4.3. Costituisce consolidato principio diritto quello secondo cui “Nel giudizio promosso dal danneggiato nei confronti dell’assicuratore della responsabilità civile da circolazione stradale, il responsabile del danno, che deve essere chiamato nel giudizio sin dall’inizio, assume la veste di litisconsorte necessario, poiché la controversia deve svolgersi in maniera unitaria tra i tre soggetti del rapporto processuale (danneggiato, assicuratore e responsabile del danno) e coinvolge inscindibilmente sia il rapporto di danno, originato dal fatto illecito dell’assicurato, sia il rapporto assicurativo, con la derivante necessità che il giudizio deve concludersi con una decisione uniforme per tutti i soggetti che vi partecipano. Pertanto, avuto riguardo alle dichiarazioni confessorie rese dal responsabile del danno, deve escludersi che, nel giudizio instaurato ai sensi dell’art. 18 della legge n. 990 del 1969, sia nel caso in cui sia stata proposta soltanto l’azione diretta che nell’ipotesi in cui sia stata avanzata anche la domanda di condanna nei confronti del responsabile del danno, si possa pervenire ad un differenziato giudizio di responsabilità in base alle suddette dichiarazioni, in ordine ai rapporti tra responsabile e danneggiato, da un lato, e danneggiato ed assicuratore dall’altro. Conseguentemente, va ritenuto che la dichiarazione confessoria, contenuta nel modulo di constatazione amichevole del sinistro (cosiddetto C.I.D.), resa dal responsabile del danno proprietario del veicolo assicurato e – come detto – litisconsorte necessario, non ha valore di piena prova nemmeno nei confronti del solo confitente, ma deve essere liberamente apprezzata dal giudice, dovendo trovare applicazione la norma di cui all’art. 2733, terzo comma, cod. civ., secondo la quale, in caso di litisconsorzio necessario, la confessione resa da alcuni soltanto dei litisconsorti è, per l’appunto, liberamente apprezzata dal giudice. (Sez. Un., 5 maggio 2006, n. 10311; da ultimo, Cass. 13 febbraio 2013, n. 3567).

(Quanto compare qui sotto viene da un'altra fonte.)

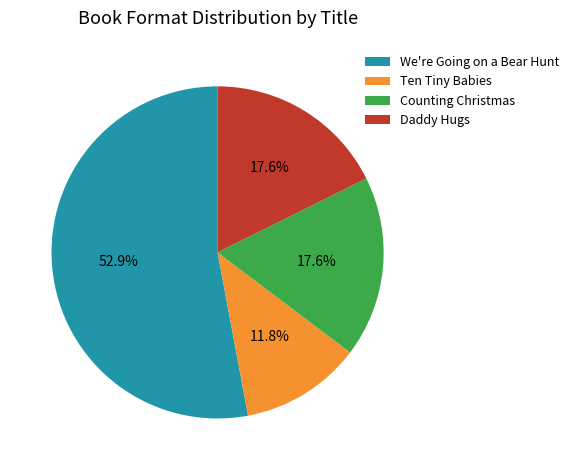

True or false: Daddy Hugs accounts for 18% of the total.

True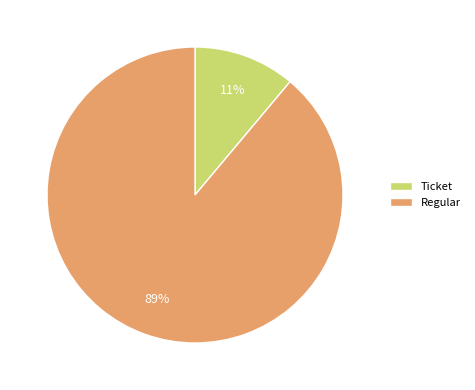

Combined, do Ticket and Regular account for over 50%?

Yes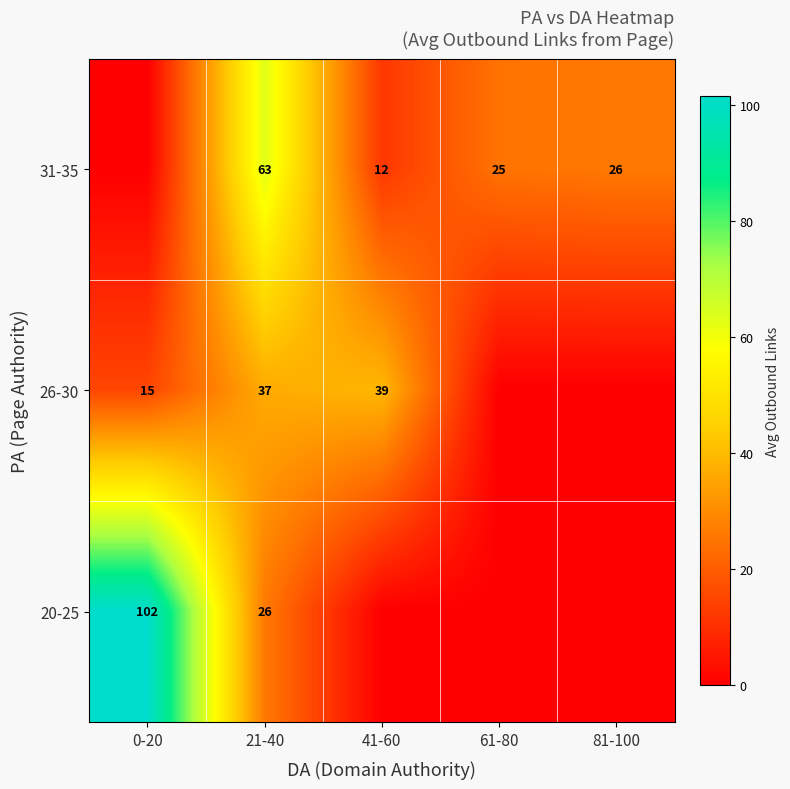

The 26-30 series shows 15 at 0-20. True or false?

True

4.3.1. La Corte di merito ha fatto corretta applicazione del suddetto principio, avendo liberamente apprezzato la dichiarazione confessoria del proprietario alla luce delle altre risultanze istruttorie; all’esito, escludendo l’attendibilità delle dichiarazioni confessorie del proprietario in ordine alla ricostruzione del fatto storico, in mancanza di diretti riscontri da parte dei testimoni relativamente al soggetto che era alla guida.
Mentre è erronea l’interpretazione che della stessa giurisprudenza viene prospettata in ricorso, quando si sostiene che la dichiarazione confessoria resa dal litisconsorte si presume attendibile, salvo il raggiungimento della prova contraria. La stessa, infatti, è del tutto estemporanea, risultando priva di fondamento normativo e di qualsiasi collegamento con le argomentazioni chiare e univoche della giurisprudenza di legittimità, che ha ritenuto applicabile il terzo comma dell’art. 2733 cod. civ., sulla base del litisconsorzio necessario esistente tra le parti, nel rapporto di danno e nel rapporto assicurativo, in ipotesi di circolazione dei veicoli.

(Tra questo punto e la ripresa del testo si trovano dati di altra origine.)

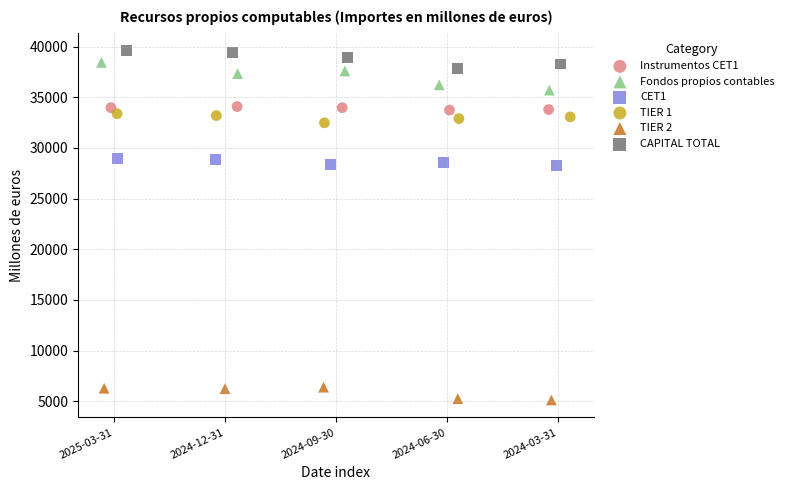

Which series reaches the minimum Y coordinate?

TIER 2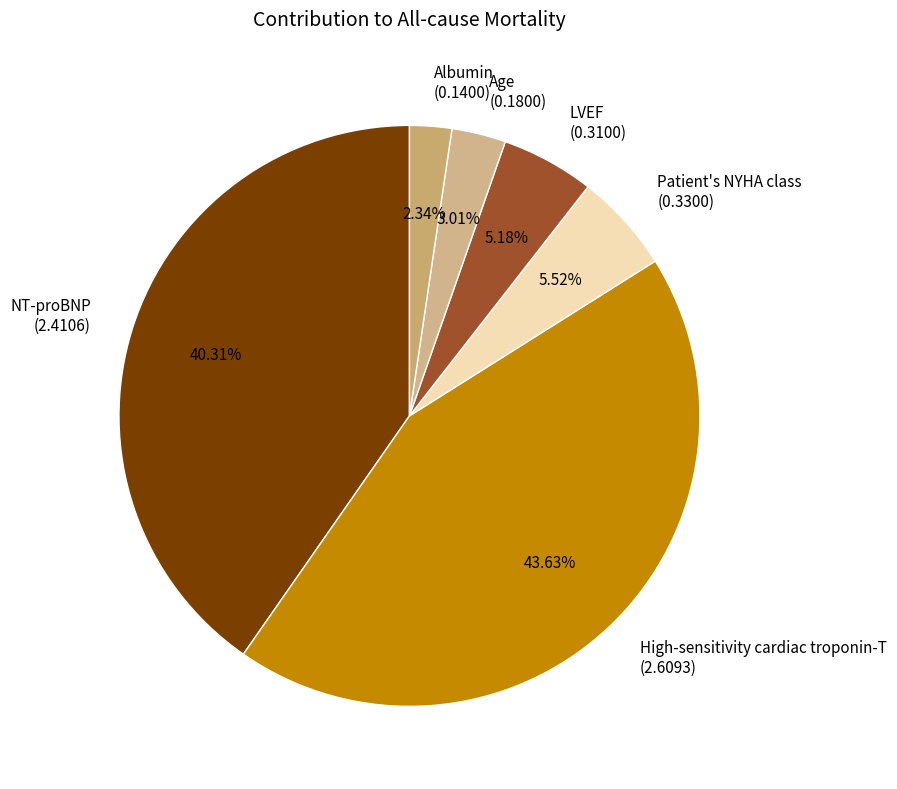

How much of the chart is everything except LVEF?

94.8%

5. In conclusione, le censure non hanno pregio e il ricorso deve essere rigettato. Le spese seguono la soccombenza e sono liquidate, sulla base dei parametri vigenti di cui al d.m. n. 140 del 2012, a favore della Assicurazione controricorrente.
Non avendo S. svolto attività difensiva, non sussistono le condizioni per la pronuncia in ordine alle spese processuali.

P.Q.M.

La Corte di Cassazione rigetta il ricorso; condanna il ricorrente al pagamento, in favore della società controricorrente, delle spese processuali del giudizio di cassazione, che liquida in Euro 3.200,00, di cui Euro 200,00 per spesey6ltre alle spese generali ed agli accessori di legge.